Wilbur Maney talked to Foxfire about how new laws changed farming.
It seems that we have quite a celebrity in our little town. A picture and quote from Wilbur Maney appears in The Foxfire 40th Anniversary Book - Faith, Family, and the Land. Mr. Maney's copy that was presented to him was signed by Anne Henslee Moon, president of The Foxfire Fund Inc. The quote appears under the section The Land as follows:

In the Spring 1975 issue of The Foxfire Magazine, students asked Wilbur Maney, who was then the agricultural extension agent for Rabun County, to identify some of the factors causing farming to pass out of favor as a way of life. Following is his opinion on the subject, beginning with an answer to the question of what was the biggest problem a farmer in Rabun County had to face.

"Rabun County rain. With a slow horse, you can turn an acre . . . well, it takes quite a while . . . and we get eighty or ninety inches of rain, most of it coming around April and May, and you got to have your corn in by May 15 to let it grow good. Even though they had all the time they needed, the weather didn't always cooperate with them. That's it: getting the corn in the ground in the spring and, once it is made, gettin' it out in the fall of the year. You can't go in the field with a mule and a wagon when the wheel goes down a foot deep in the ground in the mud.

"When they stopped the open range, that stopped a lot of agriculture. Two things that had an effect on that were the railroad trains and the highway. The train was killin' a lot of animals, and as the insurance companies found out, the animals that the train hit were the best ones in the herd. So the railroad people said, 'Let all these people put these animals in a fence.' And there was no insurance on cars, and the motorists said, 'We are tired of hittin' these animals. If a farmer wants to keep an animal, let him build a fence.'

"Most of the land on Betty's Creek is in grass now - not much farmin.' Once it was all in corn and small grain. Corn is too expensive to grow now. People can make more money doin' other things. Now it cost $110 an acre to grow. That includes fertilizer, seed, labor, and machinery. You get anywhere from 140 to 150 bushels to the acre. Right now, corn is sellin' for $3 a bushel, which would bring you $300 clear profit, but this is the highest corn has been in my lifetime. Usually, corn sold anywhere from $1 to $1.50 a bushel. Back durin' the Depression, I guess a lot of people worked all day for a peck of corn, and it was at one time, the main crop. They fed it to their hogs, gave the shucks to the cows. They used every bit.

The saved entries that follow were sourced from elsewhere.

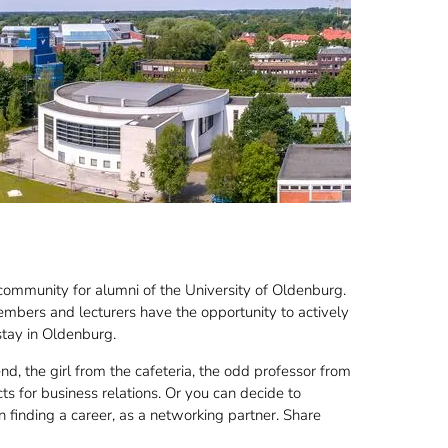
community for alumni of the University of Oldenburg.
embers and lecturers have the opportunity to actively
stay in Oldenburg.
end, the girl from the cafeteria, the odd professor from
s for business relations. Or you can decide to
n finding a career, as a networking partner. Share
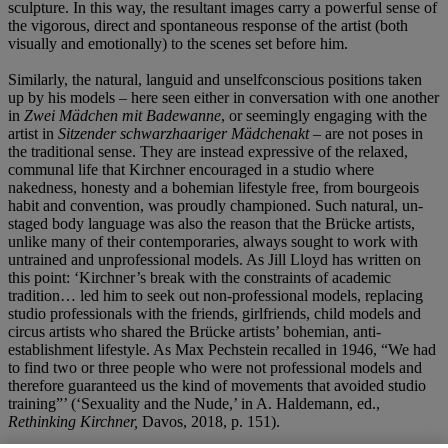
sculpture. In this way, the resultant images carry a powerful sense of
the vigorous, direct and spontaneous response of the artist (both
visually and emotionally) to the scenes set before him.
Similarly, the natural, languid and unselfconscious positions taken
up by his models – here seen either in conversation with one another
in
Zwei Mädchen mit Badewanne
, or seemingly engaging with the
artist in
Sitzender schwarzhaariger Mädchenakt
– are not poses in
the traditional sense. They are instead expressive of the relaxed,
communal life that Kirchner encouraged in a studio where
nakedness, honesty and a bohemian lifestyle free, from bourgeois
habit and convention, was proudly championed. Such natural, un-
staged body language was also the reason that the Brücke artists,
unlike many of their contemporaries, always sought to work with
untrained and unprofessional models. As Jill Lloyd has written on
this point: ‘Kirchner’s break with the constraints of academic
tradition… led him to seek out non-professional models, replacing
studio professionals with the friends, girlfriends, child models and
circus artists who shared the Brücke artists’ bohemian, anti-
establishment lifestyle. As Max Pechstein recalled in 1946, “We had
to find two or three people who were not professional models and
therefore guaranteed us the kind of movements that avoided studio
training”’ (‘Sexuality and the Nude,’ in A. Haldemann, ed.,
Rethinking Kirchner,
Davos, 2018, p. 151).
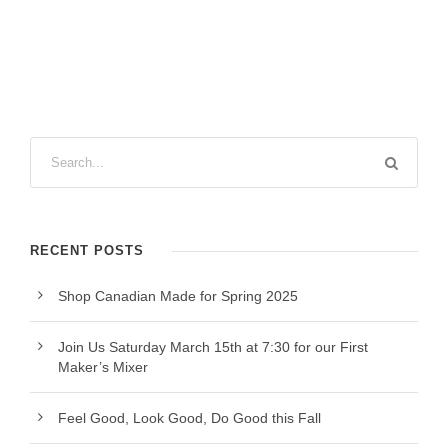
RECENT POSTS
Shop Canadian Made for Spring 2025
Join Us Saturday March 15th at 7:30 for our First
Maker’s Mixer
Feel Good, Look Good, Do Good this Fall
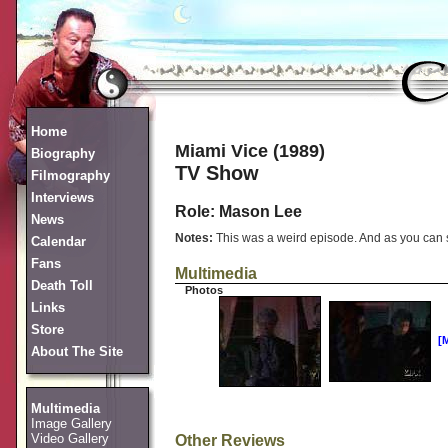
Home
Miami Vice (1989)
Biography
TV Show
Filmography
Interviews
Role: Mason Lee
News
Notes:
This was a weird episode. And as you can see
Calendar
Fans
Multimedia
Death Toll
Photos
Links
Store
[
About The Site
Multimedia
Image Gallery
Video Gallery
Other Reviews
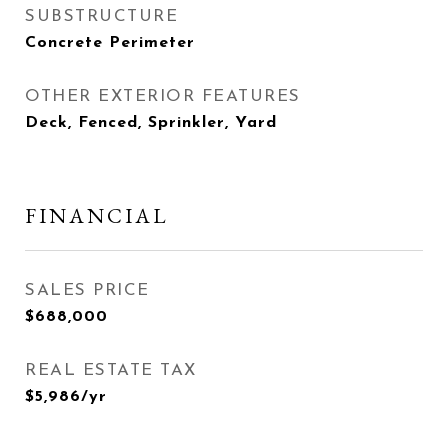
SUBSTRUCTURE
Concrete Perimeter
OTHER EXTERIOR FEATURES
Deck, Fenced, Sprinkler, Yard
FINANCIAL
SALES PRICE
$688,000
REAL ESTATE TAX
$5,986/yr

"And when there was open range and the hogs could make it on berries and chestnuts and acorns, they could get really fat in the fall of the year 'cause there was a tremendous food supply from the chestnuts alone. But I don't guess there is a

dozen hogs on Betty's Creek now. You have to feed 'em corn, and it isn't worth it. Most people don't like to feed hogs - don't like that odor. And then hog cholera killed most of 'em out in the late thirties.

:Back in those days, they weren't the same type of cattle we've got today. That has all changed, too, over the years. Cattle then could survive on a small amount of feed. The cattle now would starve to death on the open range. Today's cattle are not bred for such. They are raised up to put the feed to 'em, and if they don't get it, they starve.

"People quit keepin' cows because their families aren't so big anymore. As the times changed, people started sellin' the milk they didn't need. Okay, the laws began to change, and they put their milk in five-gallon containers, set it along the side of the road, and a man would come along and haul it to a creamery. Then people began to say, 'Well, this is not the most sanitary thing.' The law said that you've got to keep this in a milk house, keep it cool. Then with electricity came the bulk tank, and they are very expensive. Now only a few people own a cow."